Stored data entries:
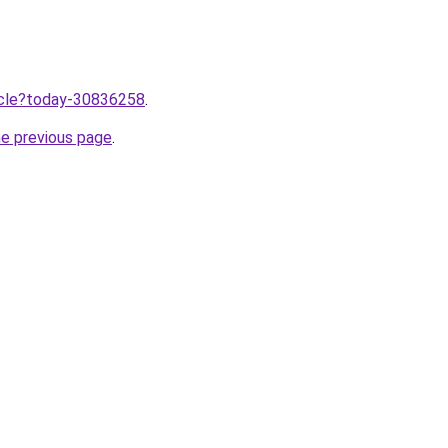
ticle?today-30836258
.
he previous page
.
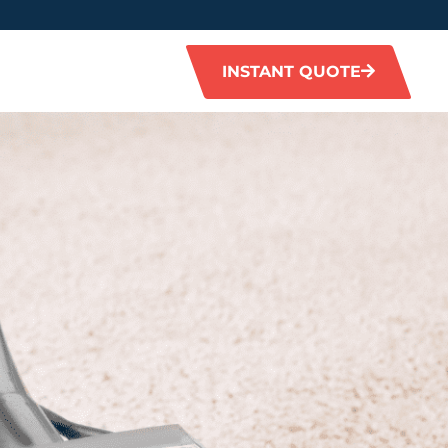
INSTANT QUOTE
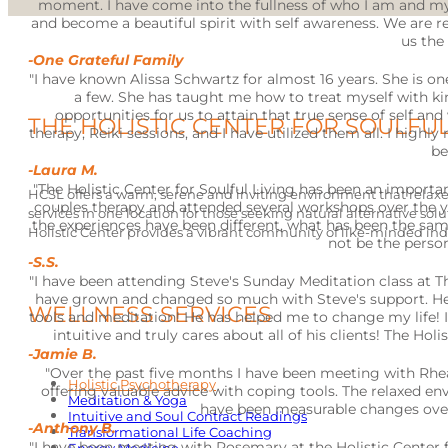
moment. I have come into the fullness of who I am and my
and become a beautiful spirit with self awareness. We are 
us the 
-One Grateful Family
"I have known Alissa Schwartz for almost 16 years. She is o
a few. She has taught me how to treat myself with ki
opportunities for us to attain that true sense of self a
THE HOLISTIC CENTER FOR SOULFUL
therapy, Reiki sessions, and I have utilized them all. I highl
be
-Laura M.
"The Holistic Center for Soulful Living has been an important
HCSL offers a warm, serene and inviting environment that relaxes
couples therapy and attended several workshops over the ye
services in one location for those seeking natural alternative solu
the experiences have been different, what has been the sa
Holistic Center provides a vibrant community of like-minded ind
not be the perso
-S.S.
"I have been attending Steve's Sunday Meditation class at The
have grown and changed so much with Steve's support. He 
WELLNESS SERVICES
tools and meditation! He has helped me to change my life!
intuitive and truly cares about all of his clients! The Ho
-Jamie B.
"Over the past five months I have been meeting with Rhea
Holistic Psychotherapy
offering valuable advice with coping tools. The relaxed e
Meditation & Yoga
have been measurable changes over 
Intuitive and Soul Contract Readings
-Anthony B.
Transformational Life Coaching
"I have been meeting with Rosemary at the Holistic Center for 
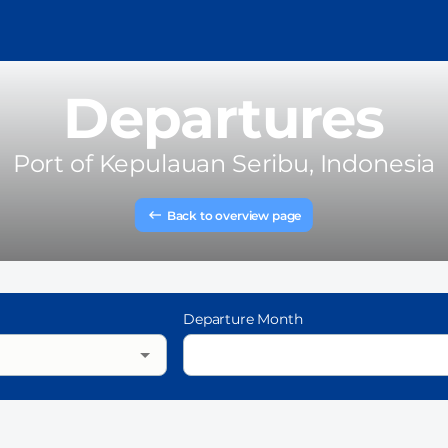
Departures
Port of
Kepulauan Seribu, Indonesia
Back to overview page
Departure Month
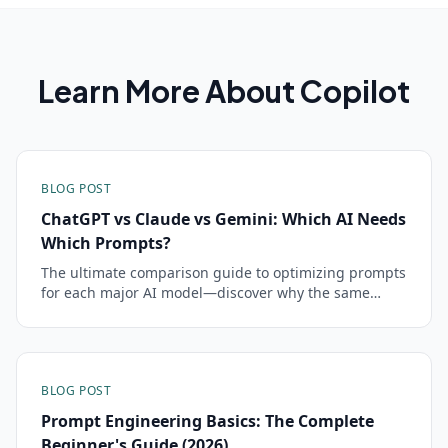
Learn More About
Copilot
BLOG POST
ChatGPT vs Claude vs Gemini: Which AI Needs
Which Prompts?
The ultimate comparison guide to optimizing prompts
for each major AI model—discover why the same
prompt can succeed brilliantly in one model and fail
completely in another
BLOG POST
Prompt Engineering Basics: The Complete
Beginner's Guide (2026)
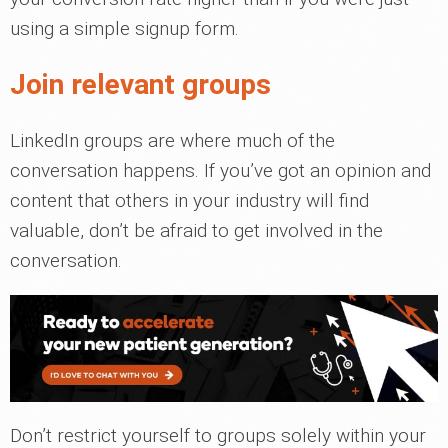
using a simple signup form.
Join relevant groups
LinkedIn groups are where much of the
conversation happens. If you’ve got an opinion and
content that others in your industry will find
valuable, don’t be afraid to get involved in the
conversation.
Don’t restrict yourself to groups solely within your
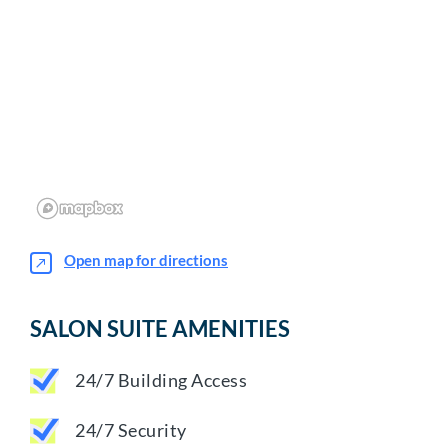
Open map for directions
SALON SUITE AMENITIES
24/7 Building Access
24/7 Security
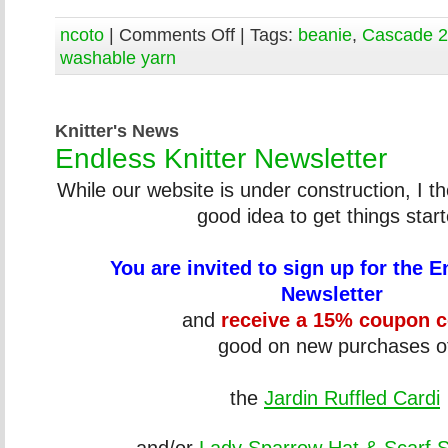
ncoto
|
Comments Off
| Tags:
beanie
,
Cascade 
washable yarn
Knitter's News
Endless Knitter Newsletter
While our website is under construction, I t
good idea to get things start
You are invited to sign up for the E
Newsletter
and
receive a 15% coupon 
good on new purchases o
the
Jardin Ruffled Cardi
and/or
Lady Sparrow Hat & Scarf 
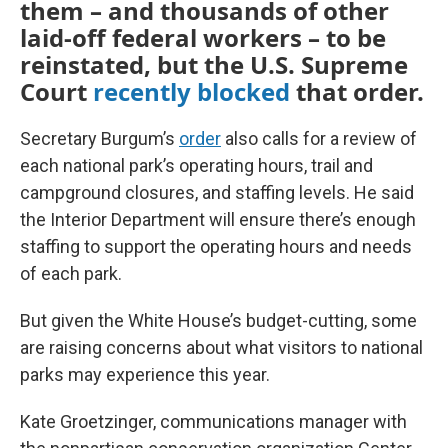
them – and thousands of other
laid-off federal workers – to be
reinstated, but the U.S. Supreme
Court
recently blocked
that order.
Secretary Burgum’s
order
also calls for a review of
each national park’s operating hours, trail and
campground closures, and staffing levels. He said
the Interior Department will ensure there’s enough
staffing to support the operating hours and needs
of each park.
But given the White House’s budget-cutting, some
are raising concerns about what visitors to national
parks may experience this year.
Kate Groetzinger, communications manager with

→ To-do item
Reproduce every line of the data above word for word, leaving out the pictures.

→ Task solution
ticle?today-30836258
.
he previous page
.
INSTANT QUOTE
moment. I have come into the fullness of who I am and my
and become a beautiful spirit with self awareness. We are 
us the 
-One Grateful Family
"I have known Alissa Schwartz for almost 16 years. She is o
a few. She has taught me how to treat myself with ki
opportunities for us to attain that true sense of self a
THE HOLISTIC CENTER FOR SOULFUL
therapy, Reiki sessions, and I have utilized them all. I highl
be
-Laura M.
"The Holistic Center for Soulful Living has been an important
HCSL offers a warm, serene and inviting environment that relaxes
couples therapy and attended several workshops over the ye
services in one location for those seeking natural alternative solu
the experiences have been different, what has been the sa
Holistic Center provides a vibrant community of like-minded ind
not be the perso
-S.S.
"I have been attending Steve's Sunday Meditation class at The
have grown and changed so much with Steve's support. He 
WELLNESS SERVICES
tools and meditation! He has helped me to change my life!
intuitive and truly cares about all of his clients! The Ho
-Jamie B.
"Over the past five months I have been meeting with Rhea
Holistic Psychotherapy
offering valuable advice with coping tools. The relaxed e
Meditation & Yoga
have been measurable changes over 
Intuitive and Soul Contract Readings
-Anthony B.
Transformational Life Coaching
"I have been meeting with Rosemary at the Holistic Center for 
Departures
Port of
Kepulauan Seribu, Indonesia
Back to overview page
Departure Month
Learn More About
Copilot
BLOG POST
ChatGPT vs Claude vs Gemini: Which AI Needs
Which Prompts?
The ultimate comparison guide to optimizing prompts
for each major AI model—discover why the same
prompt can succeed brilliantly in one model and fail
completely in another
BLOG POST
Prompt Engineering Basics: The Complete
Beginner's Guide (2026)
using a simple signup form.
Join relevant groups
LinkedIn groups are where much of the
conversation happens. If you’ve got an opinion and
content that others in your industry will find
valuable, don’t be afraid to get involved in the
conversation.
Don’t restrict yourself to groups solely within your
Open map for directions
SALON SUITE AMENITIES
24/7 Building Access
24/7 Security
ncoto
|
Comments Off
| Tags:
beanie
,
Cascade 
washable yarn
Knitter's News
Endless Knitter Newsletter
While our website is under construction, I t
good idea to get things start
You are invited to sign up for the E
Newsletter
and
receive a 15% coupon 
good on new purchases o
the
Jardin Ruffled Cardi
and/or
Lady Sparrow Hat & Scarf 
them – and thousands of other
laid-off federal workers – to be
reinstated, but the U.S. Supreme
Court
recently blocked
that order.
Secretary Burgum’s
order
also calls for a review of
each national park’s operating hours, trail and
campground closures, and staffing levels. He said
the Interior Department will ensure there’s enough
staffing to support the operating hours and needs
of each park.
But given the White House’s budget-cutting, some
are raising concerns about what visitors to national
parks may experience this year.
Kate Groetzinger, communications manager with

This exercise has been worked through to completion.